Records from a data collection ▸
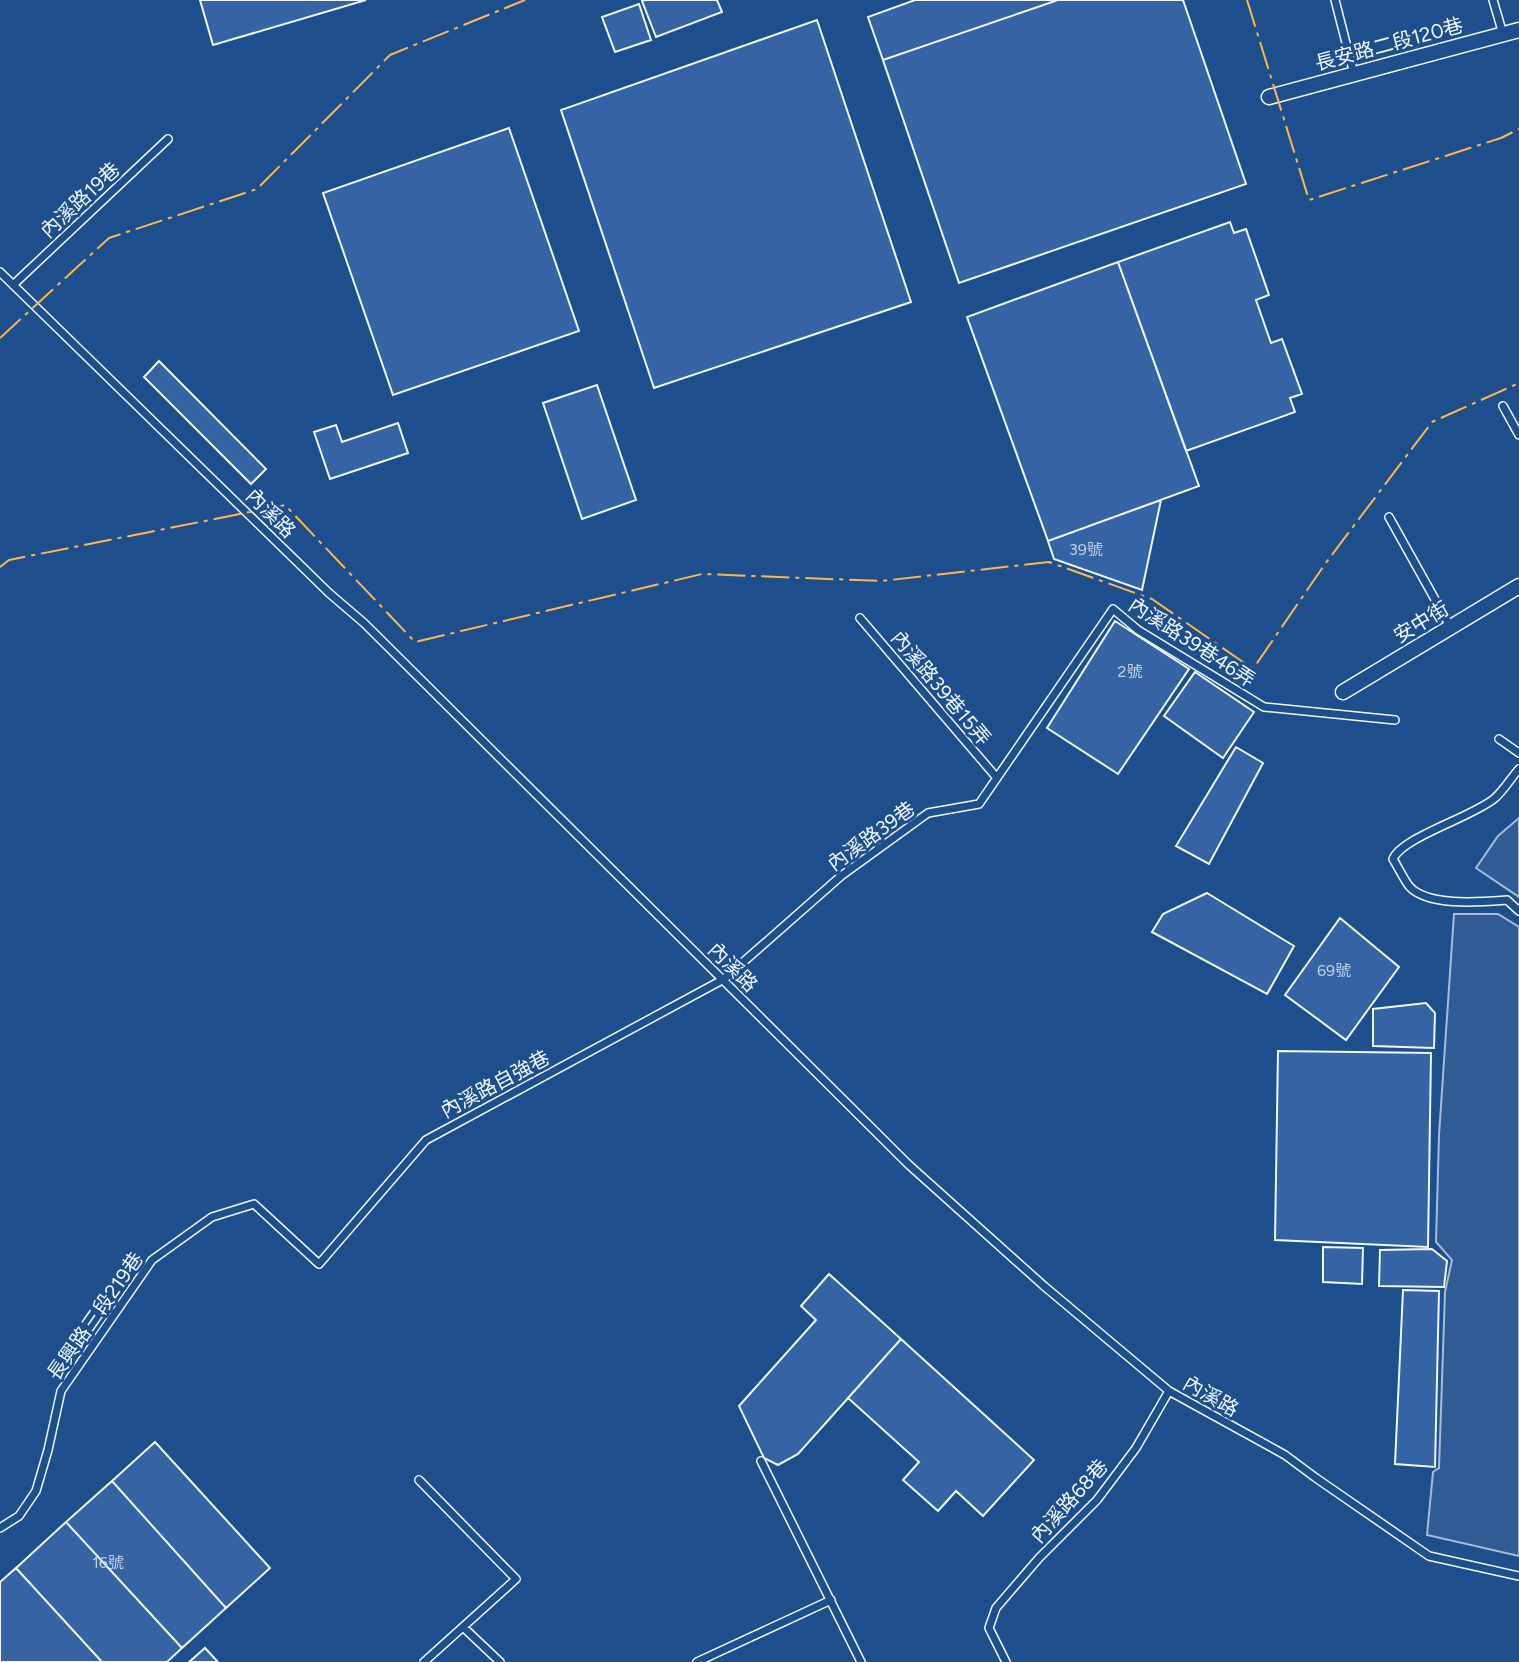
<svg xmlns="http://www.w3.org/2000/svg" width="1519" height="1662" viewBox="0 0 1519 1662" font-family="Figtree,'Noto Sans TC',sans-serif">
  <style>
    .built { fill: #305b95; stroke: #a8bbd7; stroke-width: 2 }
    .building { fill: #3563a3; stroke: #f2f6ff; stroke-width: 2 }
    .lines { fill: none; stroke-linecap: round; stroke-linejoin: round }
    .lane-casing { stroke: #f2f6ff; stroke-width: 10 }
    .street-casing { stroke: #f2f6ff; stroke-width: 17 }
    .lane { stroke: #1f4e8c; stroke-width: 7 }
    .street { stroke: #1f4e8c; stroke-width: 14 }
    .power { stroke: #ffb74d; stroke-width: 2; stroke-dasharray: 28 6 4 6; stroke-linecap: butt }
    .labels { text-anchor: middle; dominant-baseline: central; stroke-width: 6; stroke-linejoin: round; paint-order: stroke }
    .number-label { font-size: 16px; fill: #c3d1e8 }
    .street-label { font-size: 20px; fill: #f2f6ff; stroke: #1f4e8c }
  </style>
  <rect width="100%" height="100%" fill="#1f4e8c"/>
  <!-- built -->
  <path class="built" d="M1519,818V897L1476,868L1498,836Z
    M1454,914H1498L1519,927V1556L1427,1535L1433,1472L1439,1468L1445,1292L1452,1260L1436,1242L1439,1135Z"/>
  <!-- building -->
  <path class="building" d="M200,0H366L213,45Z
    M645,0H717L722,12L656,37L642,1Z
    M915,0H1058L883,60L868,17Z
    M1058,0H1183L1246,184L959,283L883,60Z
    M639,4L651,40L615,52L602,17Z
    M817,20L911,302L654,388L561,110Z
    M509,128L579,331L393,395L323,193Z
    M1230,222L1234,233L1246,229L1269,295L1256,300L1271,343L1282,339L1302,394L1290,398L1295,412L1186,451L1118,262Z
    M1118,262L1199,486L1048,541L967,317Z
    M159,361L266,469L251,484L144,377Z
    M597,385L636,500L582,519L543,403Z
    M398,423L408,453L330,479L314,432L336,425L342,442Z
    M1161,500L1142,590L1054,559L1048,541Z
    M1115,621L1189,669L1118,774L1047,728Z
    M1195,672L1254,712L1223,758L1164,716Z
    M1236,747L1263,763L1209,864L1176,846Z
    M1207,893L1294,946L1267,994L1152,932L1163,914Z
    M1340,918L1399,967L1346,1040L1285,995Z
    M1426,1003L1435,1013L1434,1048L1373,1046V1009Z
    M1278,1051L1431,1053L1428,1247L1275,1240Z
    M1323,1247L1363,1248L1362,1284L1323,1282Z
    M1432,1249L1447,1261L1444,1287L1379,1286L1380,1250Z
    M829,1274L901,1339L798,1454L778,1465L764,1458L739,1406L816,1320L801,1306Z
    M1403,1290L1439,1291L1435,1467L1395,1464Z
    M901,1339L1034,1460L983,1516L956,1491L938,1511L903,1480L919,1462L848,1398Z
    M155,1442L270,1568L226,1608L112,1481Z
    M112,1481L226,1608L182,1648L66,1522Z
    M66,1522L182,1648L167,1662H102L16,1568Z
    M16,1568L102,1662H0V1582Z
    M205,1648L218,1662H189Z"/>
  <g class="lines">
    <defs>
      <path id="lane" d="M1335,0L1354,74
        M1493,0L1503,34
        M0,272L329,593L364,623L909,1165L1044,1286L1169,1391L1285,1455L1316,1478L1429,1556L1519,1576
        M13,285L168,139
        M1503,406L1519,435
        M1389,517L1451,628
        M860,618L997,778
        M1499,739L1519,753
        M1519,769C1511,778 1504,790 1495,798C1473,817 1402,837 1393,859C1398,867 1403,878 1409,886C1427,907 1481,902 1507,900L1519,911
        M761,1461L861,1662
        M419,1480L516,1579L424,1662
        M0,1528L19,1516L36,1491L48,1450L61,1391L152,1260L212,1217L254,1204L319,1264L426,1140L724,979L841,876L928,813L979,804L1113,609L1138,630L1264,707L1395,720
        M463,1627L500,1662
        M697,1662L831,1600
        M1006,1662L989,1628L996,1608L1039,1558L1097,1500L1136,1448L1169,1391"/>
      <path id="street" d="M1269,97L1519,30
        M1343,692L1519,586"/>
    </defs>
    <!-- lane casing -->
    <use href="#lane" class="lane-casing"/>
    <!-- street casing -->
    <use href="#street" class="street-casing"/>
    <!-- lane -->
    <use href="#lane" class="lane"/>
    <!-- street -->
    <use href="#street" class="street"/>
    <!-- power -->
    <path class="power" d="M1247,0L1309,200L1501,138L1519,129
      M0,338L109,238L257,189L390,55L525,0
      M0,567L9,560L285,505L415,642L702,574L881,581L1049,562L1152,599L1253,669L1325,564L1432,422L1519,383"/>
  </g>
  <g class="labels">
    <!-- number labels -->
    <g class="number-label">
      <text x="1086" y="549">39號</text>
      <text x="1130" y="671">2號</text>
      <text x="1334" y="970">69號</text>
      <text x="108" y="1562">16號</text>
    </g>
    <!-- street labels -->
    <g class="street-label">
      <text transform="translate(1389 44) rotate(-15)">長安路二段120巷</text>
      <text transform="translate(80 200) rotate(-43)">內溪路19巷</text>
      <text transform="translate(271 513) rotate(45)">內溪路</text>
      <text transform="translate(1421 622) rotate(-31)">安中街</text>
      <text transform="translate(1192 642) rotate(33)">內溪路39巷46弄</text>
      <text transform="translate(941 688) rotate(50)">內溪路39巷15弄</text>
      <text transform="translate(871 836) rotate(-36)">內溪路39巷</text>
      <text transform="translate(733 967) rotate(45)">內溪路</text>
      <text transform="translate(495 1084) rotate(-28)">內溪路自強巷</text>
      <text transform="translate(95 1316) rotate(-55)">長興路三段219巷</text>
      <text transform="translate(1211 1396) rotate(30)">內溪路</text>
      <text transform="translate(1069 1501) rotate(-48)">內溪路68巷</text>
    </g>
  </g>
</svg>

GOAL OF THE EXERCISE ▸ Any pictures above are to be left out. Retype the rest of the records exactly.

SOLUTION FOR THIS PROBLEM ▸
<svg xmlns="http://www.w3.org/2000/svg" width="1519" height="1662" viewBox="0 0 1519 1662" font-family="Figtree,'Noto Sans TC',sans-serif">
  <style>
    .built { fill: #305b95; stroke: #a8bbd7; stroke-width: 2 }
    .building { fill: #3563a3; stroke: #f2f6ff; stroke-width: 2 }
    .lines { fill: none; stroke-linecap: round; stroke-linejoin: round }
    .lane-casing { stroke: #f2f6ff; stroke-width: 10 }
    .street-casing { stroke: #f2f6ff; stroke-width: 17 }
    .lane { stroke: #1f4e8c; stroke-width: 7 }
    .street { stroke: #1f4e8c; stroke-width: 14 }
    .power { stroke: #ffb74d; stroke-width: 2; stroke-dasharray: 28 6 4 6; stroke-linecap: butt }
    .labels { text-anchor: middle; dominant-baseline: central; stroke-width: 6; stroke-linejoin: round; paint-order: stroke }
    .number-label { font-size: 16px; fill: #c3d1e8 }
    .street-label { font-size: 20px; fill: #f2f6ff; stroke: #1f4e8c }
  </style>
  <rect width="100%" height="100%" fill="#1f4e8c"/>
  <!-- built -->
  <path class="built" d="M1519,818V897L1476,868L1498,836Z
    M1454,914H1498L1519,927V1556L1427,1535L1433,1472L1439,1468L1445,1292L1452,1260L1436,1242L1439,1135Z"/>
  <!-- building -->
  <path class="building" d="M200,0H366L213,45Z
    M645,0H717L722,12L656,37L642,1Z
    M915,0H1058L883,60L868,17Z
    M1058,0H1183L1246,184L959,283L883,60Z
    M639,4L651,40L615,52L602,17Z
    M817,20L911,302L654,388L561,110Z
    M509,128L579,331L393,395L323,193Z
    M1230,222L1234,233L1246,229L1269,295L1256,300L1271,343L1282,339L1302,394L1290,398L1295,412L1186,451L1118,262Z
    M1118,262L1199,486L1048,541L967,317Z
    M159,361L266,469L251,484L144,377Z
    M597,385L636,500L582,519L543,403Z
    M398,423L408,453L330,479L314,432L336,425L342,442Z
    M1161,500L1142,590L1054,559L1048,541Z
    M1115,621L1189,669L1118,774L1047,728Z
    M1195,672L1254,712L1223,758L1164,716Z
    M1236,747L1263,763L1209,864L1176,846Z
    M1207,893L1294,946L1267,994L1152,932L1163,914Z
    M1340,918L1399,967L1346,1040L1285,995Z
    M1426,1003L1435,1013L1434,1048L1373,1046V1009Z
    M1278,1051L1431,1053L1428,1247L1275,1240Z
    M1323,1247L1363,1248L1362,1284L1323,1282Z
    M1432,1249L1447,1261L1444,1287L1379,1286L1380,1250Z
    M829,1274L901,1339L798,1454L778,1465L764,1458L739,1406L816,1320L801,1306Z
    M1403,1290L1439,1291L1435,1467L1395,1464Z
    M901,1339L1034,1460L983,1516L956,1491L938,1511L903,1480L919,1462L848,1398Z
    M155,1442L270,1568L226,1608L112,1481Z
    M112,1481L226,1608L182,1648L66,1522Z
    M66,1522L182,1648L167,1662H102L16,1568Z
    M16,1568L102,1662H0V1582Z
    M205,1648L218,1662H189Z"/>
  <g class="lines">
    <defs>
      <path id="lane" d="M1335,0L1354,74
        M1493,0L1503,34
        M0,272L329,593L364,623L909,1165L1044,1286L1169,1391L1285,1455L1316,1478L1429,1556L1519,1576
        M13,285L168,139
        M1503,406L1519,435
        M1389,517L1451,628
        M860,618L997,778
        M1499,739L1519,753
        M1519,769C1511,778 1504,790 1495,798C1473,817 1402,837 1393,859C1398,867 1403,878 1409,886C1427,907 1481,902 1507,900L1519,911
        M761,1461L861,1662
        M419,1480L516,1579L424,1662
        M0,1528L19,1516L36,1491L48,1450L61,1391L152,1260L212,1217L254,1204L319,1264L426,1140L724,979L841,876L928,813L979,804L1113,609L1138,630L1264,707L1395,720
        M463,1627L500,1662
        M697,1662L831,1600
        M1006,1662L989,1628L996,1608L1039,1558L1097,1500L1136,1448L1169,1391"/>
      <path id="street" d="M1269,97L1519,30
        M1343,692L1519,586"/>
    </defs>
    <!-- lane casing -->
    <use href="#lane" class="lane-casing"/>
    <!-- street casing -->
    <use href="#street" class="street-casing"/>
    <!-- lane -->
    <use href="#lane" class="lane"/>
    <!-- street -->
    <use href="#street" class="street"/>
    <!-- power -->
    <path class="power" d="M1247,0L1309,200L1501,138L1519,129
      M0,338L109,238L257,189L390,55L525,0
      M0,567L9,560L285,505L415,642L702,574L881,581L1049,562L1152,599L1253,669L1325,564L1432,422L1519,383"/>
  </g>
  <g class="labels">
    <!-- number labels -->
    <g class="number-label">
      <text x="1086" y="549">39號</text>
      <text x="1130" y="671">2號</text>
      <text x="1334" y="970">69號</text>
      <text x="108" y="1562">16號</text>
    </g>
    <!-- street labels -->
    <g class="street-label">
      <text transform="translate(1389 44) rotate(-15)">長安路二段120巷</text>
      <text transform="translate(80 200) rotate(-43)">內溪路19巷</text>
      <text transform="translate(271 513) rotate(45)">內溪路</text>
      <text transform="translate(1421 622) rotate(-31)">安中街</text>
      <text transform="translate(1192 642) rotate(33)">內溪路39巷46弄</text>
      <text transform="translate(941 688) rotate(50)">內溪路39巷15弄</text>
      <text transform="translate(871 836) rotate(-36)">內溪路39巷</text>
      <text transform="translate(733 967) rotate(45)">內溪路</text>
      <text transform="translate(495 1084) rotate(-28)">內溪路自強巷</text>
      <text transform="translate(95 1316) rotate(-55)">長興路三段219巷</text>
      <text transform="translate(1211 1396) rotate(30)">內溪路</text>
      <text transform="translate(1069 1501) rotate(-48)">內溪路68巷</text>
    </g>
  </g>
</svg>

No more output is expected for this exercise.